Why is BLS Different in Pregnancy?
Pregnancy induces several physiological changes that affect the response to cardiac arrest and resuscitation efforts:
- Increased Blood Volume: Pregnant women have a higher blood volume, but this can be offset by aortocaval compression, which reduces venous return.
- Increased Oxygen Consumption: Pregnant women consume more oxygen, making them more susceptible to hypoxemia during respiratory compromise.
- Airway Changes: Hormonal changes can lead to mucosal edema in the upper airway, increasing the risk of airway obstruction.
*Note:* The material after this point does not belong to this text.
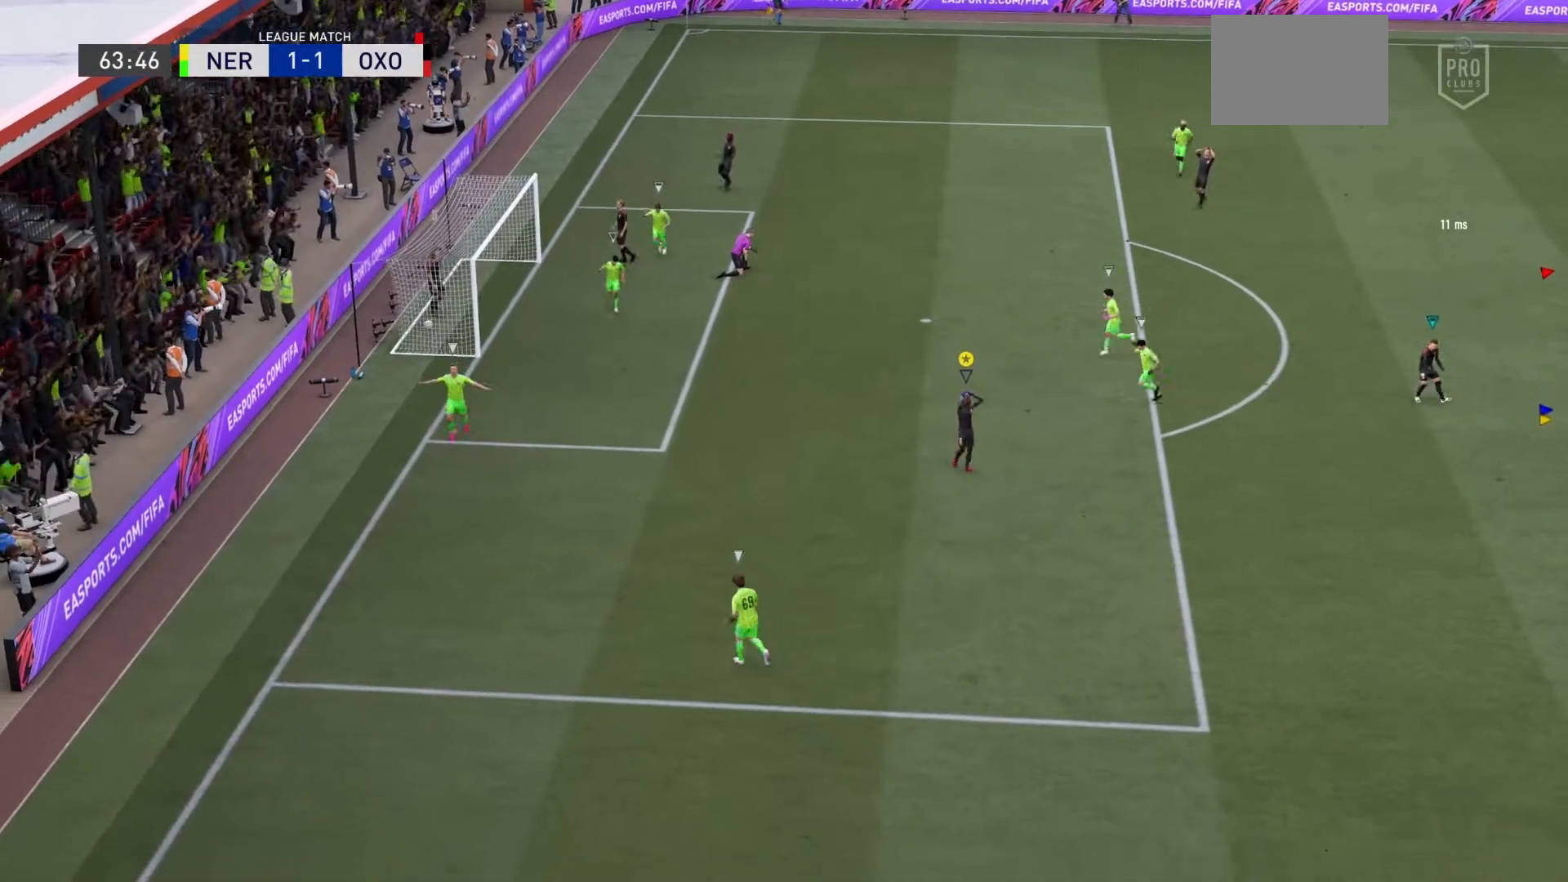
{"buttons": [], "left_stick": "center", "events": []}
- Aortocaval Compression: The gravid uterus can compress the aorta and inferior vena cava when the woman is in a supine position, reducing blood flow to the heart and vital organs.
Example Scenario
Imagine a 30-week pregnant woman collapses and becomes unresponsive. Bystanders immediately call for emergency medical services (EMS) and initiate BLS:
- Chest Compressions: One rescuer starts chest compressions while another prepares to give rescue breaths.
- Airway: The rescuer opens the airway using the head-tilt/chin-lift maneuver.
- Breathing: Rescue breaths are administered.
- Uterine Displacement: Another rescuer places a wedge under the woman’s right hip to displace the uterus to the left, relieving pressure on the aorta and vena cava.
This coordinated approach, following the C-A-B-U sequence with uterine displacement, enhances the chances of successful resuscitation for both the mother and the fetus.